WHAT IS NEEDED: For this exercise, transcribe the records below without changing a word.

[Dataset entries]
——————————

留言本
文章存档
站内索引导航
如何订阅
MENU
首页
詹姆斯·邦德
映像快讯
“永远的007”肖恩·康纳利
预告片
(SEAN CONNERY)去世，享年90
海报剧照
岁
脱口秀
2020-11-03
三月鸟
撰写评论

——————————

PROBLEM SOLUTION:
留言本
文章存档
站内索引导航
如何订阅
MENU
首页
詹姆斯·邦德
映像快讯
“永远的007”肖恩·康纳利
预告片
(SEAN CONNERY)去世，享年90
海报剧照
岁
脱口秀
2020-11-03
三月鸟
撰写评论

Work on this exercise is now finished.